[What you will do] Up to and including the line with "করেছে, যার মাধ্যমে", copy the records below exactly from their first line.

Dataset items
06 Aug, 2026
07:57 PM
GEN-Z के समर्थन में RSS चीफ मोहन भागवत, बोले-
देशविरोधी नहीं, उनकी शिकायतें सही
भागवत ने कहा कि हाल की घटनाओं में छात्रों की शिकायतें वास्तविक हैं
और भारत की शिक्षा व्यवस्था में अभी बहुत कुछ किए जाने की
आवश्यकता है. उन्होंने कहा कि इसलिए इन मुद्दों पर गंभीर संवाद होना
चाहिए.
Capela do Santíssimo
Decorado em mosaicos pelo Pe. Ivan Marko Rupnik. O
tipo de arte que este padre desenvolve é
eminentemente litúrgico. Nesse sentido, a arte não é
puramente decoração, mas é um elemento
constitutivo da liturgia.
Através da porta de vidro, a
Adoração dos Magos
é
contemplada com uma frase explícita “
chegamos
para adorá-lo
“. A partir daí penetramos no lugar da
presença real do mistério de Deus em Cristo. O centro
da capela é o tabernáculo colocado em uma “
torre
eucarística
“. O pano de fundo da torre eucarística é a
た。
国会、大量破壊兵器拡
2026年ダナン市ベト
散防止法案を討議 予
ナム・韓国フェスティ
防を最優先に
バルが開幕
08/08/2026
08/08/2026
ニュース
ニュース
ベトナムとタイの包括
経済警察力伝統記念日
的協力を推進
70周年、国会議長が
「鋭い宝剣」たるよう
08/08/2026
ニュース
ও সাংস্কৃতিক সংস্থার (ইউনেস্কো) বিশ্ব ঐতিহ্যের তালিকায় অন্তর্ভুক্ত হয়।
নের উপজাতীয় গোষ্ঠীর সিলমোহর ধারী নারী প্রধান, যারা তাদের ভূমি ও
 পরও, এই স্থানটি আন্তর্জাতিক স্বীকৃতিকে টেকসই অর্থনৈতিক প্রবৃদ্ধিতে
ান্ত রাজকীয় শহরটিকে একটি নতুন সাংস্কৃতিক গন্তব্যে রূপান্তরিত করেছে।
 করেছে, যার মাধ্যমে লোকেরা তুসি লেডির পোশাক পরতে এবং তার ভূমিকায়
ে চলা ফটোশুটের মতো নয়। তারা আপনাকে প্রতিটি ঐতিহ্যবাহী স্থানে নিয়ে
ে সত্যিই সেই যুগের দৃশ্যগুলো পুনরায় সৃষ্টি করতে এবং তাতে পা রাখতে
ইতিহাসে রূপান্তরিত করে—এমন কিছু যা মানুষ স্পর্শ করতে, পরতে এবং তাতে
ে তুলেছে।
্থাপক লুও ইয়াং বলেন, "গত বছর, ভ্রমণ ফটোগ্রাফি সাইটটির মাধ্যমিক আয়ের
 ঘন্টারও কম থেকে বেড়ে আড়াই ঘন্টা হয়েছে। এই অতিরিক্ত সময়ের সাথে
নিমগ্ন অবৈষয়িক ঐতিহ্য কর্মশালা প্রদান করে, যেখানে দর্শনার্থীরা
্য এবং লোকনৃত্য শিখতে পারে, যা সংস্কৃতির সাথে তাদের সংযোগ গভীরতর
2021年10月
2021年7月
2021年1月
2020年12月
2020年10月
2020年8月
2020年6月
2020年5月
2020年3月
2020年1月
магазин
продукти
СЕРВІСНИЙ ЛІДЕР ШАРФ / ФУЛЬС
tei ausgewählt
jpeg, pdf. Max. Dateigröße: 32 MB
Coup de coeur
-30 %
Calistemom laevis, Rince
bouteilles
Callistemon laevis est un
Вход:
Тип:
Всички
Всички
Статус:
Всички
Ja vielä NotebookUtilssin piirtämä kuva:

[Written response]
06 Aug, 2026
07:57 PM
GEN-Z के समर्थन में RSS चीफ मोहन भागवत, बोले-
देशविरोधी नहीं, उनकी शिकायतें सही
भागवत ने कहा कि हाल की घटनाओं में छात्रों की शिकायतें वास्तविक हैं
और भारत की शिक्षा व्यवस्था में अभी बहुत कुछ किए जाने की
आवश्यकता है. उन्होंने कहा कि इसलिए इन मुद्दों पर गंभीर संवाद होना
चाहिए.
Capela do Santíssimo
Decorado em mosaicos pelo Pe. Ivan Marko Rupnik. O
tipo de arte que este padre desenvolve é
eminentemente litúrgico. Nesse sentido, a arte não é
puramente decoração, mas é um elemento
constitutivo da liturgia.
Através da porta de vidro, a
Adoração dos Magos
é
contemplada com uma frase explícita “
chegamos
para adorá-lo
“. A partir daí penetramos no lugar da
presença real do mistério de Deus em Cristo. O centro
da capela é o tabernáculo colocado em uma “
torre
eucarística
“. O pano de fundo da torre eucarística é a
た。
国会、大量破壊兵器拡
2026年ダナン市ベト
散防止法案を討議 予
ナム・韓国フェスティ
防を最優先に
バルが開幕
08/08/2026
08/08/2026
ニュース
ニュース
ベトナムとタイの包括
経済警察力伝統記念日
的協力を推進
70周年、国会議長が
「鋭い宝剣」たるよう
08/08/2026
ニュース
ও সাংস্কৃতিক সংস্থার (ইউনেস্কো) বিশ্ব ঐতিহ্যের তালিকায় অন্তর্ভুক্ত হয়।
নের উপজাতীয় গোষ্ঠীর সিলমোহর ধারী নারী প্রধান, যারা তাদের ভূমি ও
 পরও, এই স্থানটি আন্তর্জাতিক স্বীকৃতিকে টেকসই অর্থনৈতিক প্রবৃদ্ধিতে
ান্ত রাজকীয় শহরটিকে একটি নতুন সাংস্কৃতিক গন্তব্যে রূপান্তরিত করেছে।
 করেছে, যার মাধ্যমে লোকেরা তুসি লেডির পোশাক পরতে এবং তার ভূমিকায়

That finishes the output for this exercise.